[START The records]

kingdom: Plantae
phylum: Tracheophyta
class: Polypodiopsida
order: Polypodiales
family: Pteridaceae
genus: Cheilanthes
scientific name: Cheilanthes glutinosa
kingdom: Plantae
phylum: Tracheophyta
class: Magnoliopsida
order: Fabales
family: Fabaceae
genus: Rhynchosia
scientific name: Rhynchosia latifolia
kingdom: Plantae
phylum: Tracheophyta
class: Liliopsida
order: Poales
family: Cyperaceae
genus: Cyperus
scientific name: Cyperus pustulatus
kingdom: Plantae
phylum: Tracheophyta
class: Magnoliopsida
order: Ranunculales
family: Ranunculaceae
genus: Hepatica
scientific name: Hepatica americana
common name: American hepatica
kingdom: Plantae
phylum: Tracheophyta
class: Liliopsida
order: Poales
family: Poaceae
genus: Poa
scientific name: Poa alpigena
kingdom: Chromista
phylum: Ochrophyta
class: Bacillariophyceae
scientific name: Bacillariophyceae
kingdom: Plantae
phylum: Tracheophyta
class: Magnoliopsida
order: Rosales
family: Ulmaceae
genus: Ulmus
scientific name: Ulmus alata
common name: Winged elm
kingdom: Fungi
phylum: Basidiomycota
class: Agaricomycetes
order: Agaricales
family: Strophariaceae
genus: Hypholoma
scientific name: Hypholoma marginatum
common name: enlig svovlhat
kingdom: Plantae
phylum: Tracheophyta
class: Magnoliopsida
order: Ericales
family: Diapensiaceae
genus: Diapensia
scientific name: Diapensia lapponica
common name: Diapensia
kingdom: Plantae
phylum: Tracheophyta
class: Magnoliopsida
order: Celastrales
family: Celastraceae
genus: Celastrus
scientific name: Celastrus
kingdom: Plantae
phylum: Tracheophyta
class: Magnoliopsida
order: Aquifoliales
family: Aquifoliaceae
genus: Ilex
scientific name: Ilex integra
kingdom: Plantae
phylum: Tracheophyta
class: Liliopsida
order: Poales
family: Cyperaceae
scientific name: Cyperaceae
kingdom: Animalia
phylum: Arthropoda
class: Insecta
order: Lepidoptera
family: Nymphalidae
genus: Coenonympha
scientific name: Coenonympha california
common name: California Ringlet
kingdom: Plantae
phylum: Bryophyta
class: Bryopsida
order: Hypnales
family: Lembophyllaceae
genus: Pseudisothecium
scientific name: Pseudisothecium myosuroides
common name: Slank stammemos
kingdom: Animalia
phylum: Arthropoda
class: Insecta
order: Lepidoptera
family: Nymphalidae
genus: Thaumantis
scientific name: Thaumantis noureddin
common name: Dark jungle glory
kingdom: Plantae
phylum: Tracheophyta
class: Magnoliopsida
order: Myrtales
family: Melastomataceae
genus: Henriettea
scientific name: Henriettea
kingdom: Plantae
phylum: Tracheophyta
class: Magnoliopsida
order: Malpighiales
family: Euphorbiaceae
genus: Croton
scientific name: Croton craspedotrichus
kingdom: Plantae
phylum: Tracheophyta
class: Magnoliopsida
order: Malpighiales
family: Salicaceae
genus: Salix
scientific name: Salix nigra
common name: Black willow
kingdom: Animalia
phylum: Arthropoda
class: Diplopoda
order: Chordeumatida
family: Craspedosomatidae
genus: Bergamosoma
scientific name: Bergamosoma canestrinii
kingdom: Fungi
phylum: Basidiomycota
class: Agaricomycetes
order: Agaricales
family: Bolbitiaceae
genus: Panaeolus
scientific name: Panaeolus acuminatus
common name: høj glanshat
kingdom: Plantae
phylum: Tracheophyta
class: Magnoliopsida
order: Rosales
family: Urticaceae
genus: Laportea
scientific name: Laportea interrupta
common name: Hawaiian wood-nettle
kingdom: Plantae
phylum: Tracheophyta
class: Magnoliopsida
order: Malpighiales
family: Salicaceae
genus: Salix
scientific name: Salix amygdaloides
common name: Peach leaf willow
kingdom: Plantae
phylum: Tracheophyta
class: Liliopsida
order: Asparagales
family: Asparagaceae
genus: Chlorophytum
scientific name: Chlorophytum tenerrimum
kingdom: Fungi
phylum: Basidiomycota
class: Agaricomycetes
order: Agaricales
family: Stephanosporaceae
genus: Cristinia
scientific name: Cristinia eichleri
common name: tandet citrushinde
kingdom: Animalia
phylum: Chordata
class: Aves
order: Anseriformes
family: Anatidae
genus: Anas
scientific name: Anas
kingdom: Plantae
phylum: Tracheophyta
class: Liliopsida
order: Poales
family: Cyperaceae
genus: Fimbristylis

[END The records]

### Set exercise:
Copy out every line of the data above without any changes.

### Solution:
kingdom: Plantae
phylum: Tracheophyta
class: Polypodiopsida
order: Polypodiales
family: Pteridaceae
genus: Cheilanthes
scientific name: Cheilanthes glutinosa
kingdom: Plantae
phylum: Tracheophyta
class: Magnoliopsida
order: Fabales
family: Fabaceae
genus: Rhynchosia
scientific name: Rhynchosia latifolia
kingdom: Plantae
phylum: Tracheophyta
class: Liliopsida
order: Poales
family: Cyperaceae
genus: Cyperus
scientific name: Cyperus pustulatus
kingdom: Plantae
phylum: Tracheophyta
class: Magnoliopsida
order: Ranunculales
family: Ranunculaceae
genus: Hepatica
scientific name: Hepatica americana
common name: American hepatica
kingdom: Plantae
phylum: Tracheophyta
class: Liliopsida
order: Poales
family: Poaceae
genus: Poa
scientific name: Poa alpigena
kingdom: Chromista
phylum: Ochrophyta
class: Bacillariophyceae
scientific name: Bacillariophyceae
kingdom: Plantae
phylum: Tracheophyta
class: Magnoliopsida
order: Rosales
family: Ulmaceae
genus: Ulmus
scientific name: Ulmus alata
common name: Winged elm
kingdom: Fungi
phylum: Basidiomycota
class: Agaricomycetes
order: Agaricales
family: Strophariaceae
genus: Hypholoma
scientific name: Hypholoma marginatum
common name: enlig svovlhat
kingdom: Plantae
phylum: Tracheophyta
class: Magnoliopsida
order: Ericales
family: Diapensiaceae
genus: Diapensia
scientific name: Diapensia lapponica
common name: Diapensia
kingdom: Plantae
phylum: Tracheophyta
class: Magnoliopsida
order: Celastrales
family: Celastraceae
genus: Celastrus
scientific name: Celastrus
kingdom: Plantae
phylum: Tracheophyta
class: Magnoliopsida
order: Aquifoliales
family: Aquifoliaceae
genus: Ilex
scientific name: Ilex integra
kingdom: Plantae
phylum: Tracheophyta
class: Liliopsida
order: Poales
family: Cyperaceae
scientific name: Cyperaceae
kingdom: Animalia
phylum: Arthropoda
class: Insecta
order: Lepidoptera
family: Nymphalidae
genus: Coenonympha
scientific name: Coenonympha california
common name: California Ringlet
kingdom: Plantae
phylum: Bryophyta
class: Bryopsida
order: Hypnales
family: Lembophyllaceae
genus: Pseudisothecium
scientific name: Pseudisothecium myosuroides
common name: Slank stammemos
kingdom: Animalia
phylum: Arthropoda
class: Insecta
order: Lepidoptera
family: Nymphalidae
genus: Thaumantis
scientific name: Thaumantis noureddin
common name: Dark jungle glory
kingdom: Plantae
phylum: Tracheophyta
class: Magnoliopsida
order: Myrtales
family: Melastomataceae
genus: Henriettea
scientific name: Henriettea
kingdom: Plantae
phylum: Tracheophyta
class: Magnoliopsida
order: Malpighiales
family: Euphorbiaceae
genus: Croton
scientific name: Croton craspedotrichus
kingdom: Plantae
phylum: Tracheophyta
class: Magnoliopsida
order: Malpighiales
family: Salicaceae
genus: Salix
scientific name: Salix nigra
common name: Black willow
kingdom: Animalia
phylum: Arthropoda
class: Diplopoda
order: Chordeumatida
family: Craspedosomatidae
genus: Bergamosoma
scientific name: Bergamosoma canestrinii
kingdom: Fungi
phylum: Basidiomycota
class: Agaricomycetes
order: Agaricales
family: Bolbitiaceae
genus: Panaeolus
scientific name: Panaeolus acuminatus
common name: høj glanshat
kingdom: Plantae
phylum: Tracheophyta
class: Magnoliopsida
order: Rosales
family: Urticaceae
genus: Laportea
scientific name: Laportea interrupta
common name: Hawaiian wood-nettle
kingdom: Plantae
phylum: Tracheophyta
class: Magnoliopsida
order: Malpighiales
family: Salicaceae
genus: Salix
scientific name: Salix amygdaloides
common name: Peach leaf willow
kingdom: Plantae
phylum: Tracheophyta
class: Liliopsida
order: Asparagales
family: Asparagaceae
genus: Chlorophytum
scientific name: Chlorophytum tenerrimum
kingdom: Fungi
phylum: Basidiomycota
class: Agaricomycetes
order: Agaricales
family: Stephanosporaceae
genus: Cristinia
scientific name: Cristinia eichleri
common name: tandet citrushinde
kingdom: Animalia
phylum: Chordata
class: Aves
order: Anseriformes
family: Anatidae
genus: Anas
scientific name: Anas
kingdom: Plantae
phylum: Tracheophyta
class: Liliopsida
order: Poales
family: Cyperaceae
genus: Fimbristylis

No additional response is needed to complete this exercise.